This is a very brief introduction to the very
vast subject of fundamental analysis. Subscribers of i Capital®
are encouraged to undertake more research of their own to fully
benefit from this important topic. To understand and make productive
use of fundamental analysis, familiarity with accountancy and economics
are essential. However, one need not be an accounting or economics
expert for this purpose.
From a shorter - term perspective, one could argue that fundamental
analysis does not apply to the Kuala Lumpur Stock Exchange ( KLSE
). From a longer - term perspective, however, it is very difficult
to invest successfully even on the KLSE without incorporating fundamental
analysis into one's methodology. While the general perception is
that the KLSE is still an inefficient market where rumours, tips,
poor corporate governance, etc. rule, the smart investor would realise
that applying sound fundamental analysis in such a stock market
can be rewarding. But just like any other investment methods, fundamental
analysis has its strength and weakness.
A. Earnings Per Share (EPS)
The Formula for calculating net EPS is:
Net Attributable Profit divided by Number of Shares Outstanding
EPS is generally used as an indicator of the performance of a company
over a long period of time. For example, while a company's earnings
may be rising over a period of time, its EPS may not be. There are
various ways in calculating a company's EPS, depending on what the
objective of the investor or analyst is. Most use net attributable
earnings, that is, earnings after tax and minority interests.
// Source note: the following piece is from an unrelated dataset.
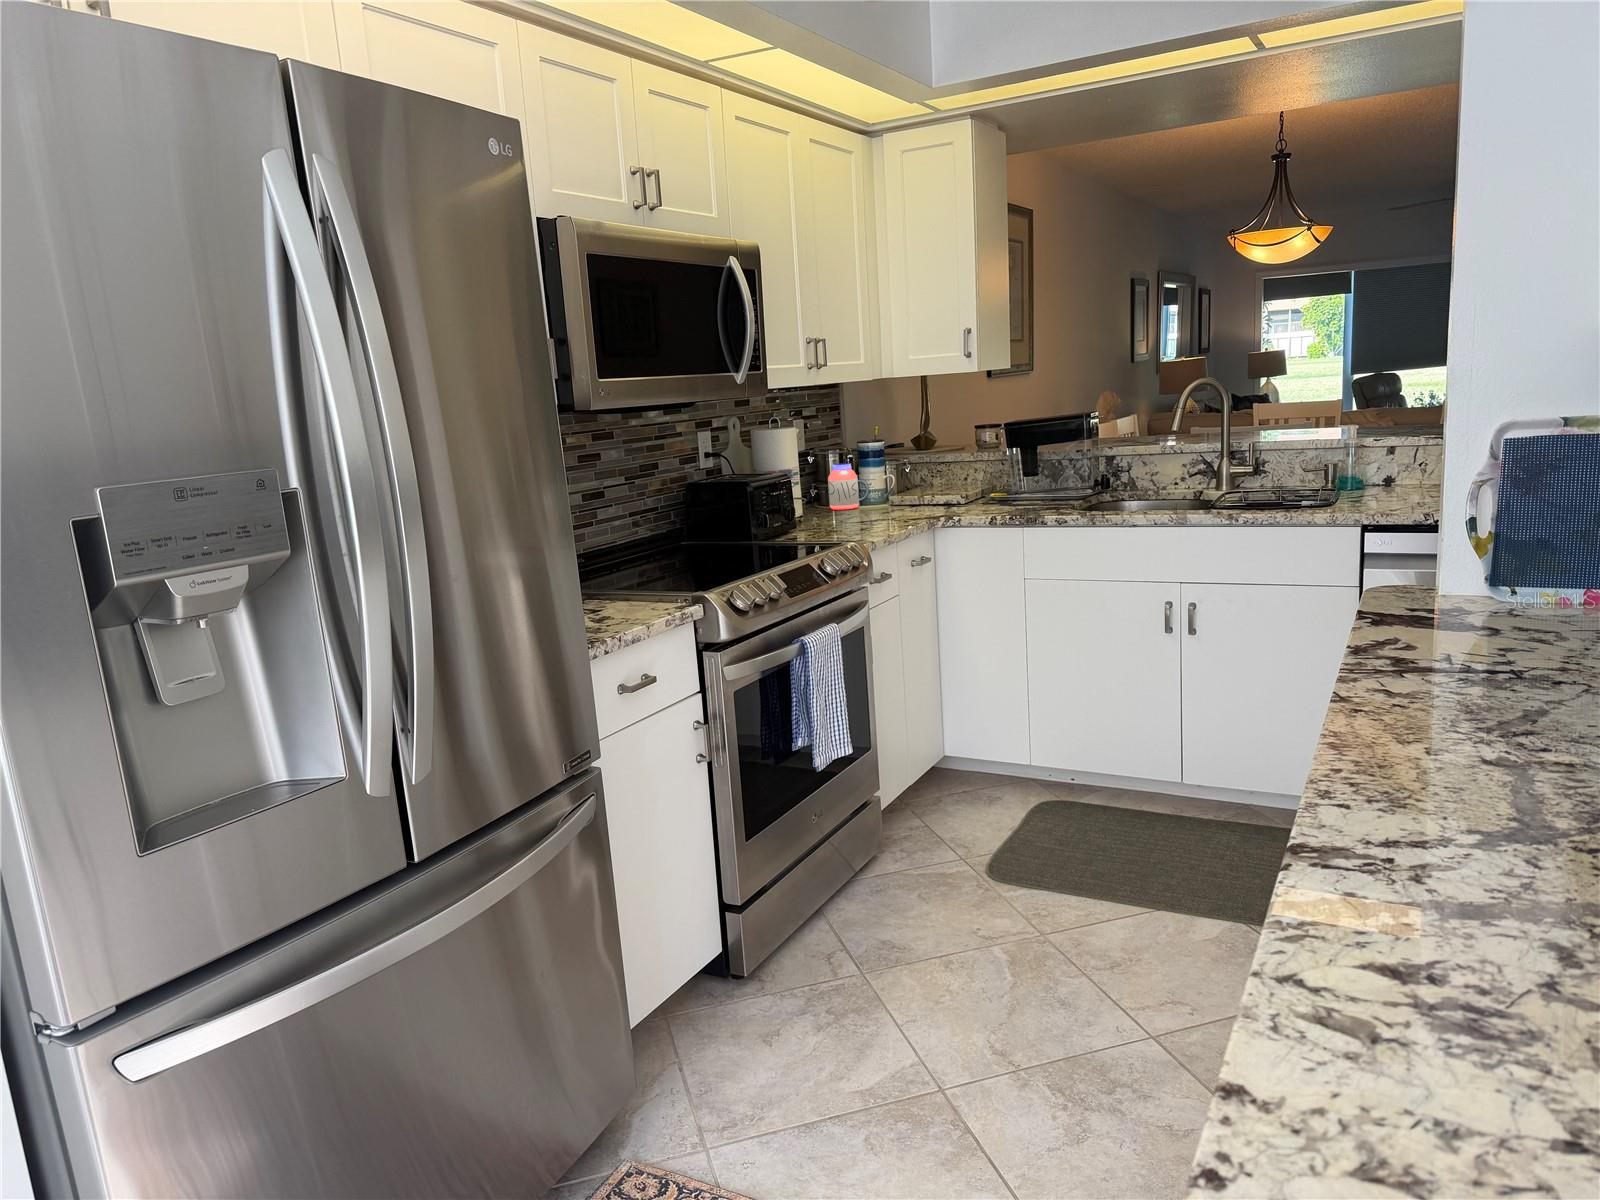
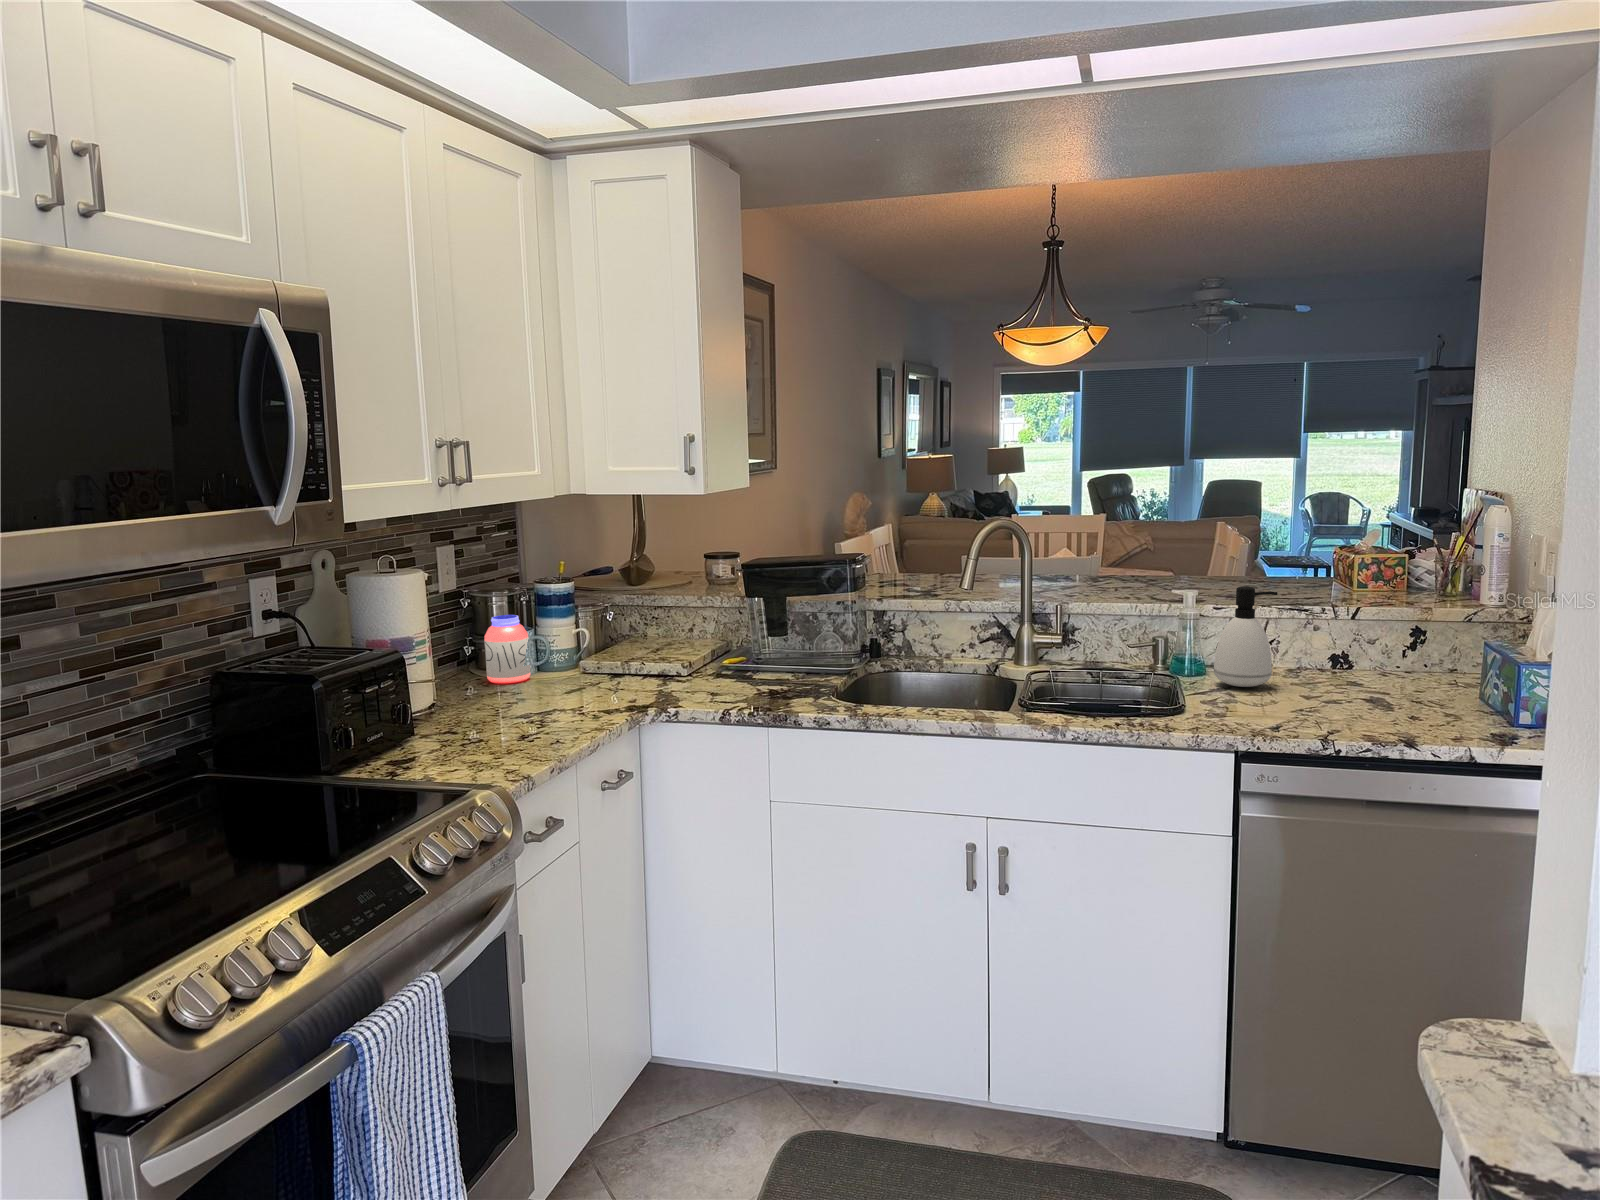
soap dispenser: none [1367,420,1416,496] -> present [1214,586,1277,687]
EPS can also be based on historical or prospective earnings. Projected
EPS is important because it can significantly influence the company's
share price. A company's EPS can also be calculated on a diluted
or non-diluted basis. Where a company has warrants outstanding,
it is common practice to calculate the EPS assuming that all the
warrants are exercised. The number of shares outstanding may also
be affected by rights and bonus issues. In such cases, the number
of shares outstanding could be an average figure.
B. Price - Earnings Ratio (PE ratio)
PE Ratio is a useful tool for valuing companies,
that is, it establishes a quantitative relationship between the
share price and earnings of a company. It shows how much one is
paying relative to its earnings. PE ratio can be used for the
same company over a period of time or it can be used to compare
2 or more companies at the same period of time.
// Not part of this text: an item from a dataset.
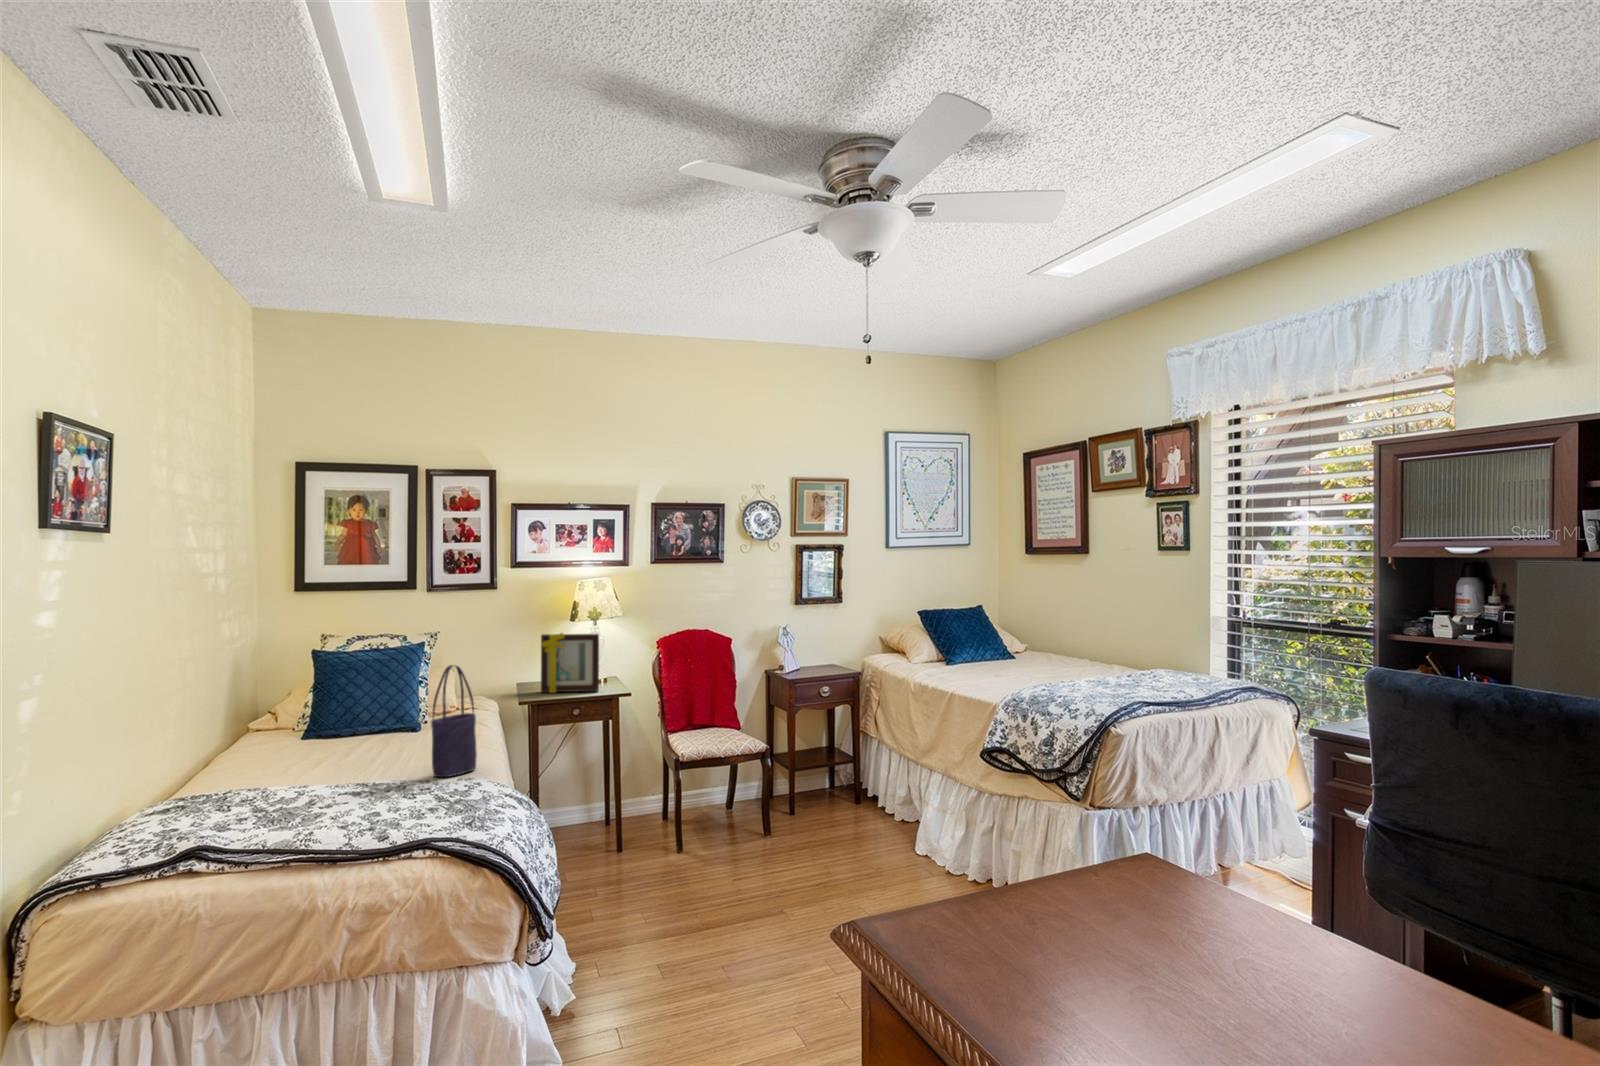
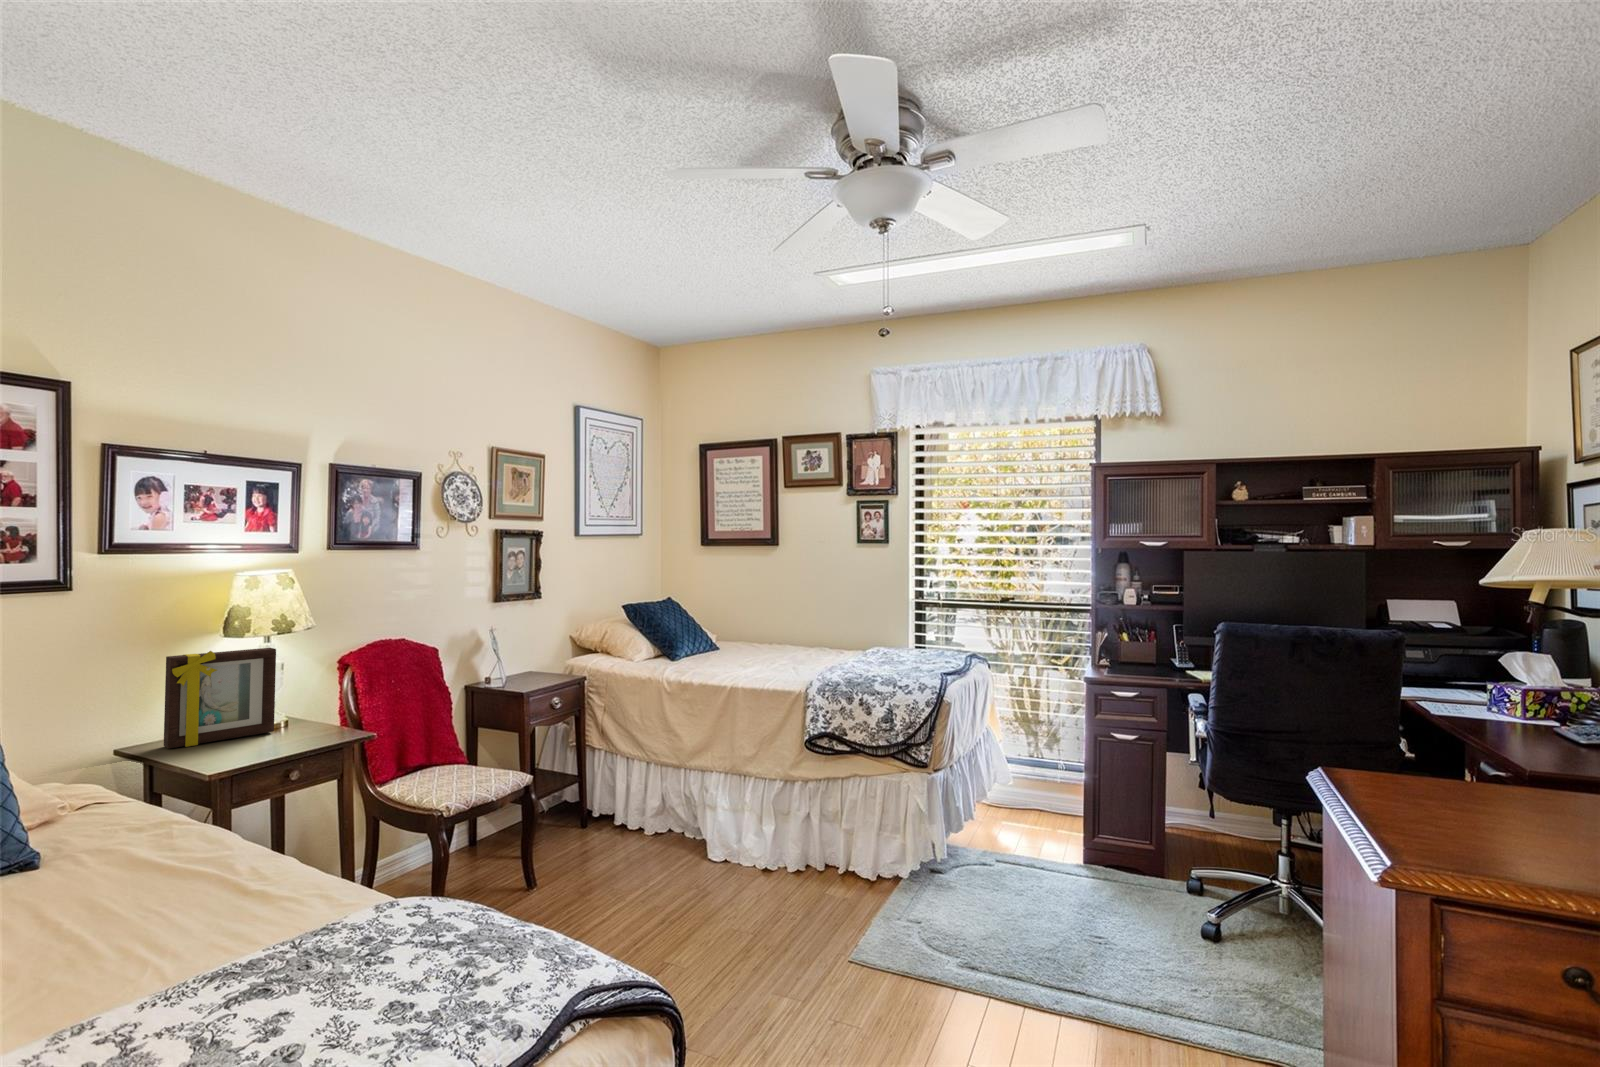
tote bag: present [431,665,477,777] -> none [281,758,359,1027]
The formula for PE ratio is:
Current market price divided by earnings per share.
There are generally 2 types of PE ratio calculated:
a) Historical PE ratio is based on past EPS.
b)Prospective PE ratio is based on future or forecasted EPS.
For example, when we say that the 2001 PROSPECTIVE PE ratio for
company XYZ is 17 times, this refers to the present market price
of Company XYZ but based on its forecasted EPS for 2001. If we use
the 1999 EPS, then we are referring to the HISTORICAL PE ratio.
C. Dividend Yield
The formula for Dividend Yieldis:
Dividend per share divided by Market price per share
It is always expressed in percentage terms. Dividend yield is often
used to compare with the interest derived from fixed deposits or
other investment alternatives. This will help us evaluate which
investment alternative gives a better return. In making such comparisons,
one needs to decide whether it is more relevant to use net or gross
dividends. Just like calculating a PE ratio, the dividend per share
can be on a historical or prospective basis.